Solana, le discret, laisse derrière lui un bilan mitigé

Le politicien espagnol quitte aujourd'hui ses fonctions de diplomate en chef de l'Union européenne sans dévoiler ses projets futurs.

Âgé de 66 ans, Javier Solana avait été plusieurs fois ministre en Espagne avant de devenir secrétaire général de l’OTAN et, enfin, haut représentant de l’UE pour la Politique étrangère.        Thierry Roge/Reuters

Après dix ans à la tête de la diplomatie européenne, l'Espagnol Javier Solana quitte aujourd'hui ses fonctions sur un bilan en demi-teinte au moment même où la Britannique Catherine Ashton, qui lui succède, voit son poste nettement renforcé par le traité de Lisbonne.
À 66 ans, cet homme discret au sourire affable, lunettes à fine monture surplombant une éternelle barbe de trois jours, « a fait ce qui a été possible dans le cadre institutionnel limité qui a été le sien », juge Thomas Klau, analyste à l'European Council on Foreign Relations (ECFR), un groupe de réflexion sur la politique étrangère européenne. Son grand regret sera sans doute celui de ne pas avoir vu la Constitution européenne entrer en vigueur fin 2006, alors que la perspective de devenir le premier vrai « ministre des Affaires étrangères de l'UE » lui avait été promise en 2004 par les dirigeants européens.
L'ex-secrétaire général de l'OTAN - il a notamment engagé l'Alliance atlantique dans la guerre au Kosovo au printemps 1999 - caressait de grands espoirs lorsqu'il fut promu haut représentant de l'UE quelques mois plus tard, en octobre. À ce nouveau poste, il dut essuyer les plâtres d'une politique étrangère de l'UE encore embryonnaire. En particulier les divisions apparues entre les Européens à l'occasion de la crise irakienne, en 2003, qui ont montré les limites de sa fonction. Il avait alors lui-même considéré comme un « échec » son incapacité à concilier partisans et adversaires d'une intervention aux côtés des États-Unis.
Selon Thomas Klau, l'un de ses plus grands succès reste la Macédoine, où « son action a été essentielle » dans le retour au calme en 2001, quand le pays était au bord de la guerre civile. Mais après l'Irak, « Javier Solana a engagé une politique délibérée de non-intervention dans certains dossiers », estime le chercheur, en relevant qu'il est resté peu présent dans les relations avec la Chine ou la Russie, faisant le choix de n'agir que sur un nombre limité de dossiers, comme celui du nucléaire iranien.

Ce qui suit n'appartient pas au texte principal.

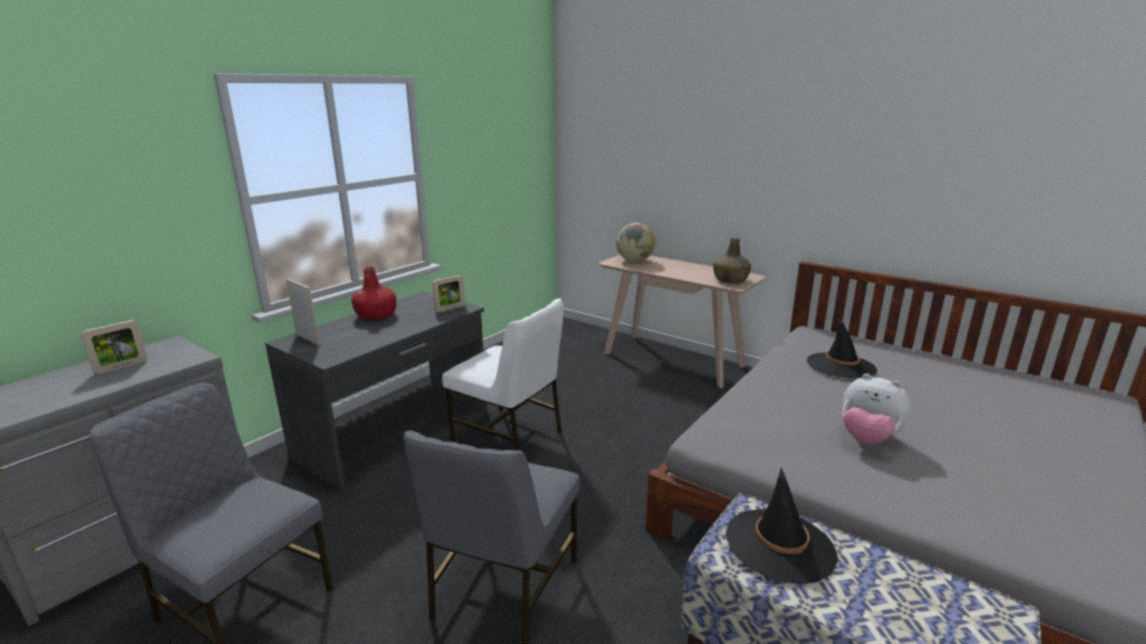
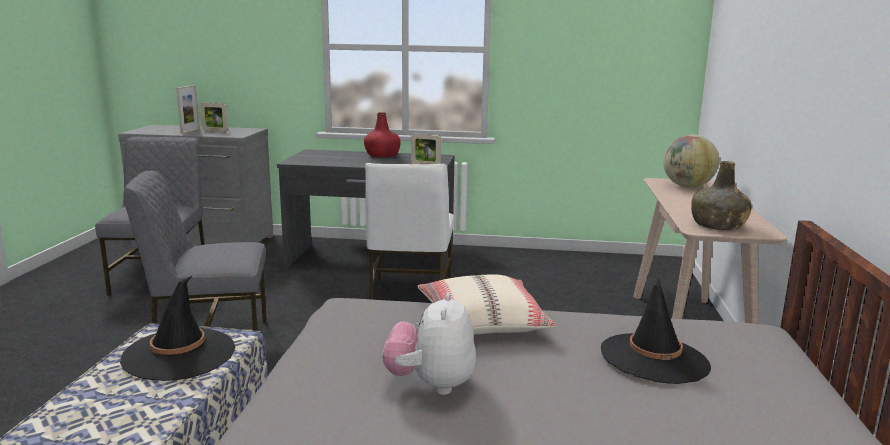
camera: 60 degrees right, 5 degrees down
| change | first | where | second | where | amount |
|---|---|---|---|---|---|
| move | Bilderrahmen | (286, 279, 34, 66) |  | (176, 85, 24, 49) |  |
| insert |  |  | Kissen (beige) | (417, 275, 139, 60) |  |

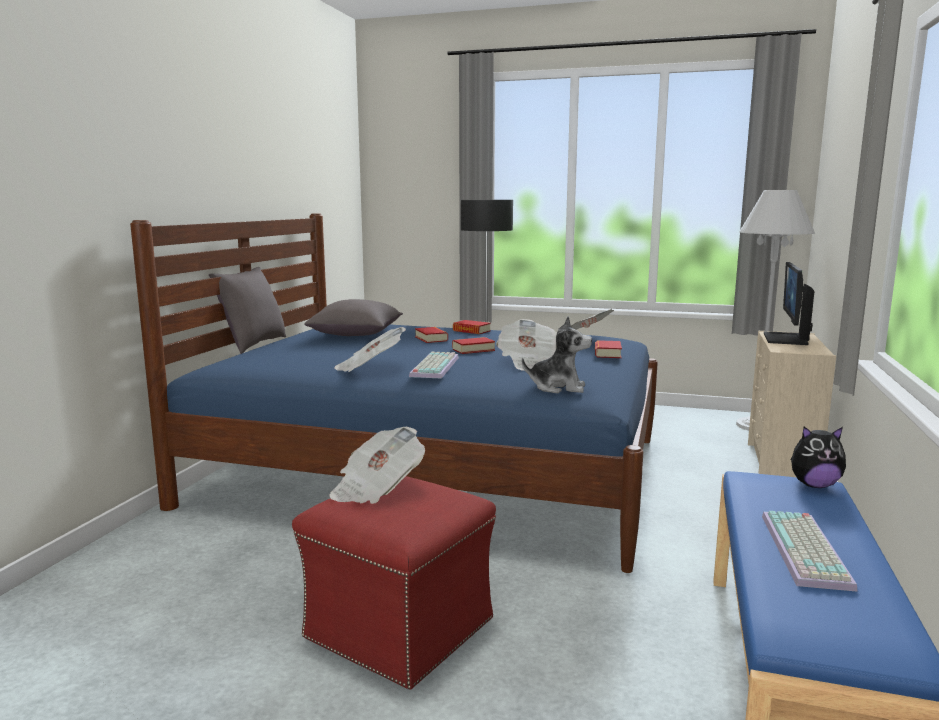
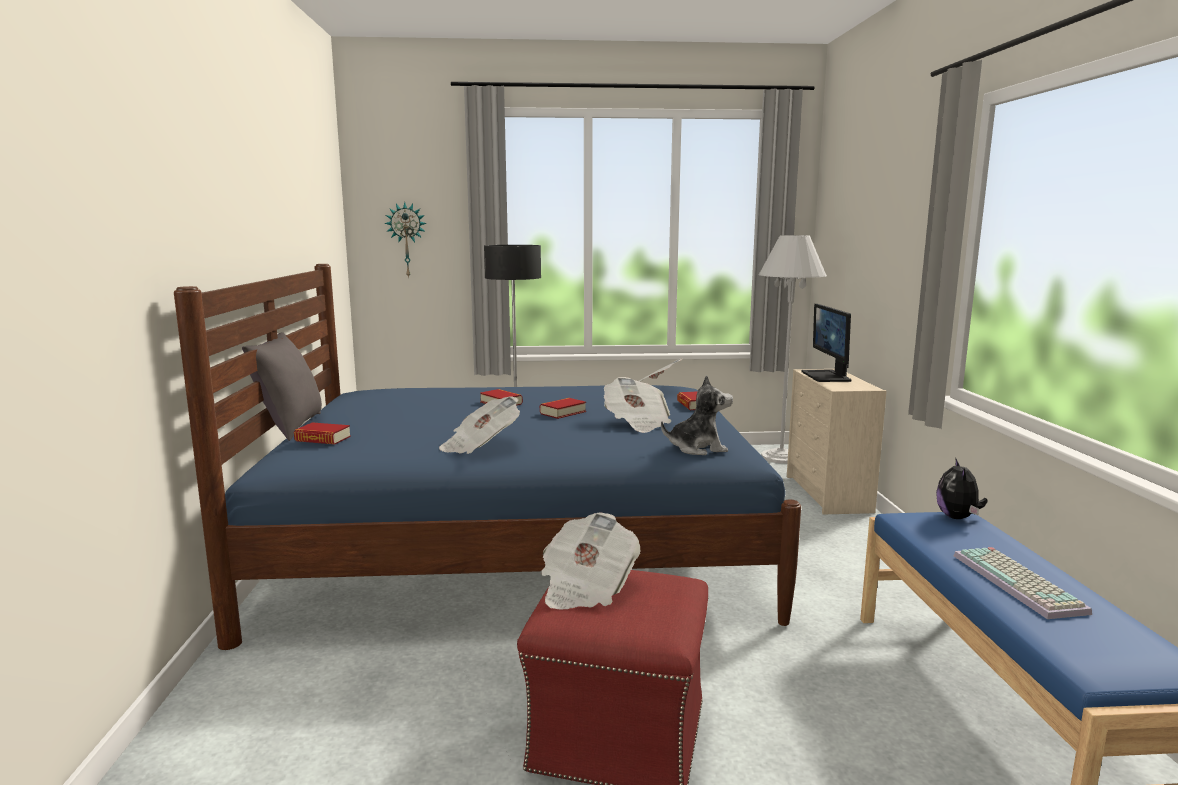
camera: 20 degrees left, 0 degrees up
| change | first | where | second | where | amount |
|---|---|---|---|---|---|
| move | Buch | (453, 320, 38, 14) |  | (294, 422, 57, 22) |  |
| insert |  |  | Wanduhr | (384, 202, 43, 77) |  |
| rotate | Plüschtier | (790, 426, 56, 62) |  | (936, 457, 52, 62) | 120 degrees clockwise |
| delete | Kissen (grau) | (304, 299, 99, 37) |  |  |  |
| delete | Tastatur | (409, 352, 50, 27) |  |  |  |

Si les négociations des grandes puissances avec l'Iran pour dissiper les craintes de le voir se doter de l'arme nucléaire n'ont guère avancé, M. Solana a eu le mérite d'être « resté un interlocuteur » pour Téhéran quand les États-Unis n'en étaient plus un, relève un autre analyste de l'ECFR, Daniel Korski. Au final, « il aura accompli bien davantage en matière de politique de sécurité et de défense qu'en politique étrangère », juge Daniel Korski. Javier Solana a ainsi lancé quelque 23 opérations civiles ou militaires européennes, dans les Balkans, en Afrique, en Géorgie ou en Indonésie. Certaines, persiflent ses détracteurs, se sont bornées à reprendre le flambeau de l'OTAN ou de l'ONU, une fois qu'il n'y avait plus de danger. Les deux plus importantes, au Tchad ou au large de la Somalie, ont néanmoins été des succès purement européens.

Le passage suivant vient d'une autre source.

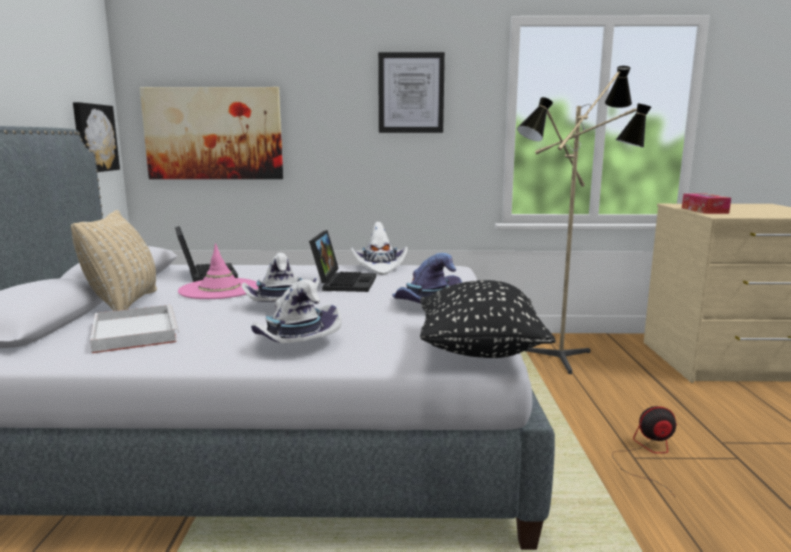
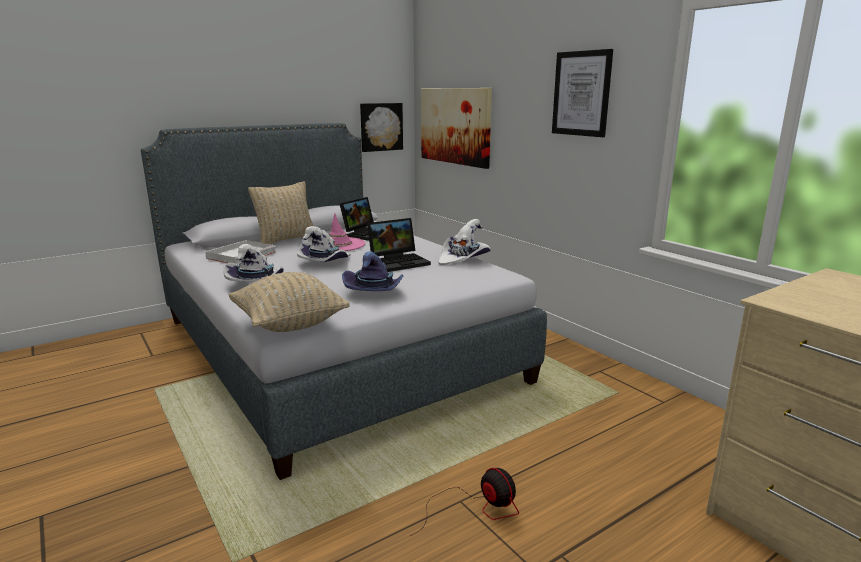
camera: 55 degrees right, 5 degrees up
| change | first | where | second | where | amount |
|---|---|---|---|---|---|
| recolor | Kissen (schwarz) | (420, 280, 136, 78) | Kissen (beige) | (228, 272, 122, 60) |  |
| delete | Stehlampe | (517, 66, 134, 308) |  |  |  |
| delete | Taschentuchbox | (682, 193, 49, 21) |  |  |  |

Quelques gaffes auront également émaillé ses deux mandats de haut représentant, comme celle faite en octobre dernier lors d'une conférence à Jérusalem. Il avait jugé qu'Israël était « un membre de l'Union européenne sans être membre de ses institutions », entretenant avec les 27 une relation « plus forte que celle de la Croatie », un pays en passe de conclure ses négociations d'adhésion.

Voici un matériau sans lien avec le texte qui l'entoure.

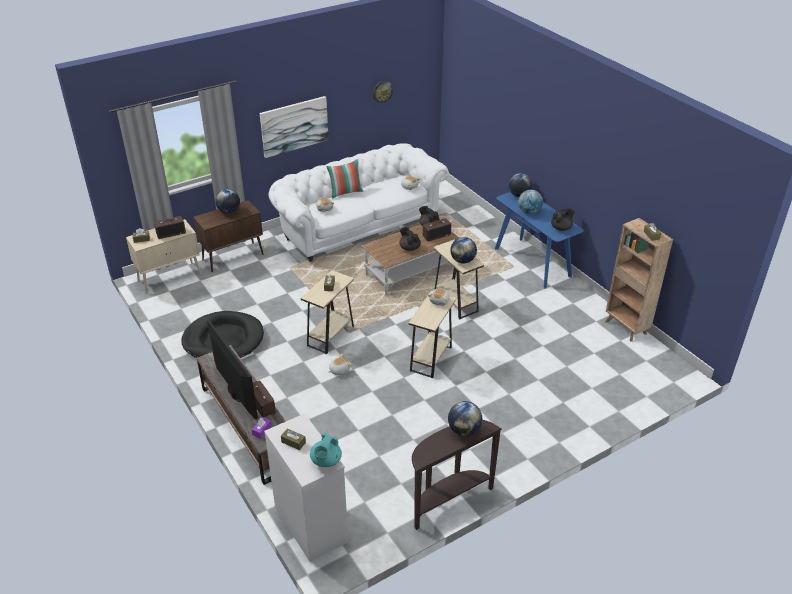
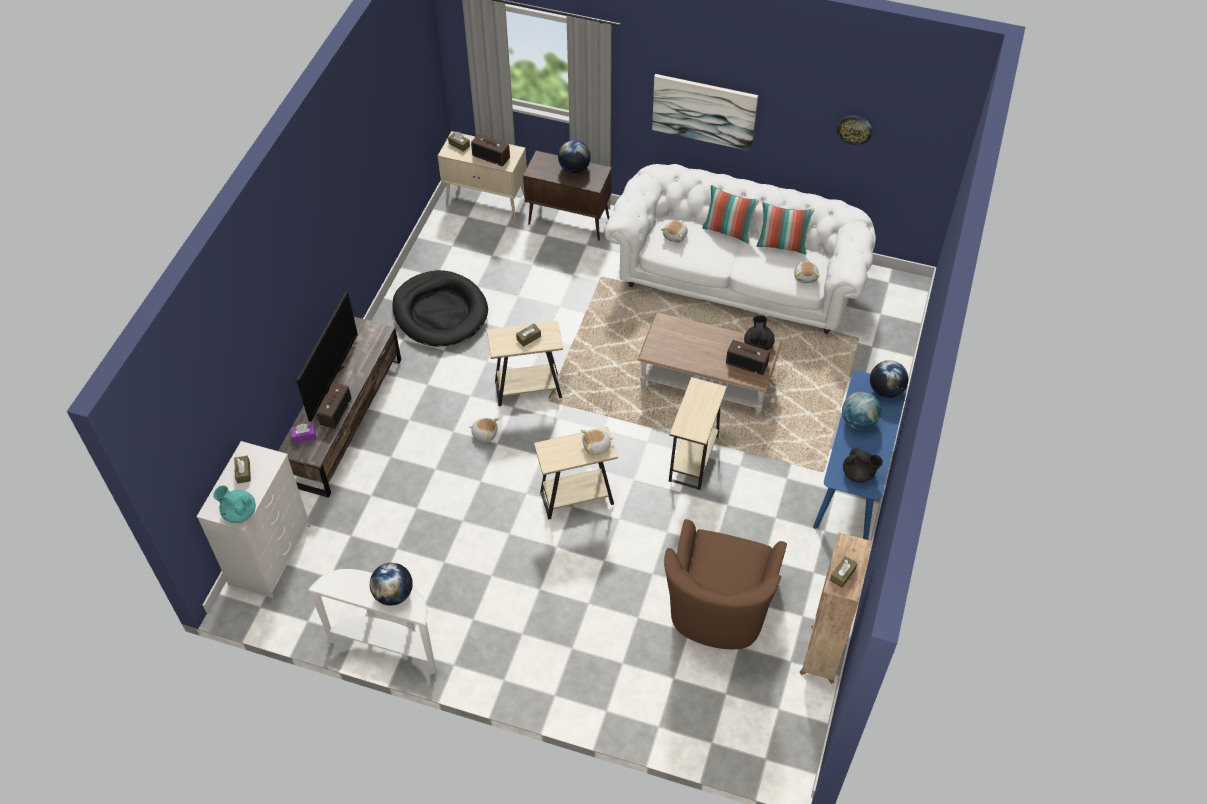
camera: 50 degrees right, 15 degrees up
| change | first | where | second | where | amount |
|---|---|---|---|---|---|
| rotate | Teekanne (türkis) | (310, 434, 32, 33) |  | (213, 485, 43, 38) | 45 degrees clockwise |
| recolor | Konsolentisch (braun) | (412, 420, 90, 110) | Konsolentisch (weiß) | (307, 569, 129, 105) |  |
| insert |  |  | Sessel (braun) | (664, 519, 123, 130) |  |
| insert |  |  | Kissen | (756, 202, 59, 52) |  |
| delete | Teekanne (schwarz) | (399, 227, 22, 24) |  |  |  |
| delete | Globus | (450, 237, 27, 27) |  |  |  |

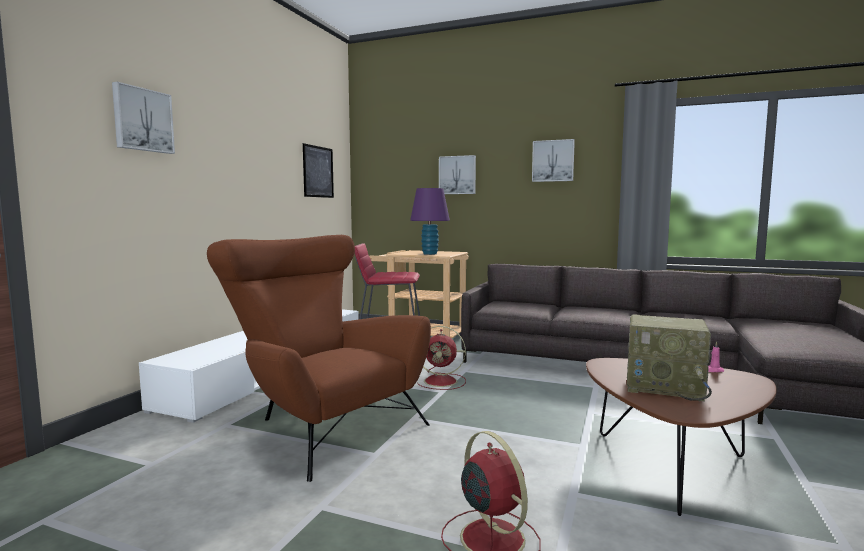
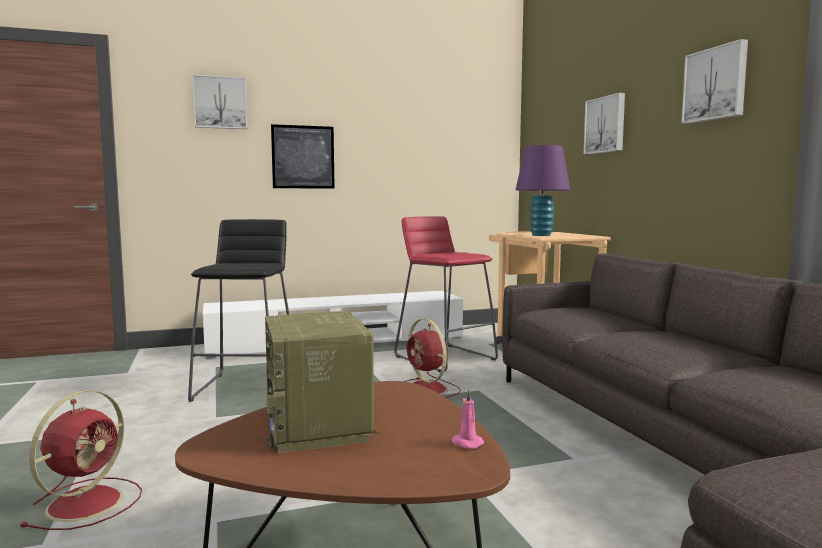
camera: 50 degrees right, 0 degrees up
| change | first | where | second | where | amount |
|---|---|---|---|---|---|
| replace | Sessel (braun) | (207, 235, 224, 247) | Hocker (schwarz) | (188, 219, 101, 183) |  |
| move | Bild | (303, 143, 31, 55) |  | (271, 124, 64, 65) |  |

Avant sa venue à Bruxelles, Javier Solana avait géré plusieurs portefeuilles en Espagne, en siégeant sans interruption de 1982 à 1995 dans les gouvernements socialistes de Felipe Gonzalez, dont il fut trois ans durant (1992 à 1995) ministre des Affaires étrangères. Vieux militant de gauche et fils de républicains espagnols, il avait fait une partie de ses études au Royaume-Uni et aux États-Unis après avoir été expulsé à Madrid de l'université pour son opposition au pouvoir franquiste. Interrogé hier sur le fait de savoir s'il pourrait continuer à jouer les intermédiaires avec l'Iran sur la question du nucléaire, il n'a pas souhaité faire de commentaire à ce sujet. Mais son entourage a précisé qu'il avait été jusqu'ici mandaté par les Six puissances à titre personnel et non en tant que haut représentant de l'UE. Et que rien n'empêchait donc, sur le principe, qu'il soit mandaté pour poursuivre cette mission. Également interrogé sur ses activités futures et notamment sur une information de la presse espagnole selon laquelle il s'apprêterait à rejoindre le groupe espagnol privé Acciona, M. Solana a précisé n'avoir « rien décidé pour le moment ».

Yann OLLIVIER (AFP)
Après dix ans à la tête de la diplomatie européenne, l'Espagnol Javier Solana quitte aujourd'hui ses fonctions sur un bilan en demi-teinte au moment même où la Britannique Catherine Ashton, qui lui succède, voit son poste nettement renforcé par le traité de Lisbonne.À 66 ans, cet homme discret au sourire affable,...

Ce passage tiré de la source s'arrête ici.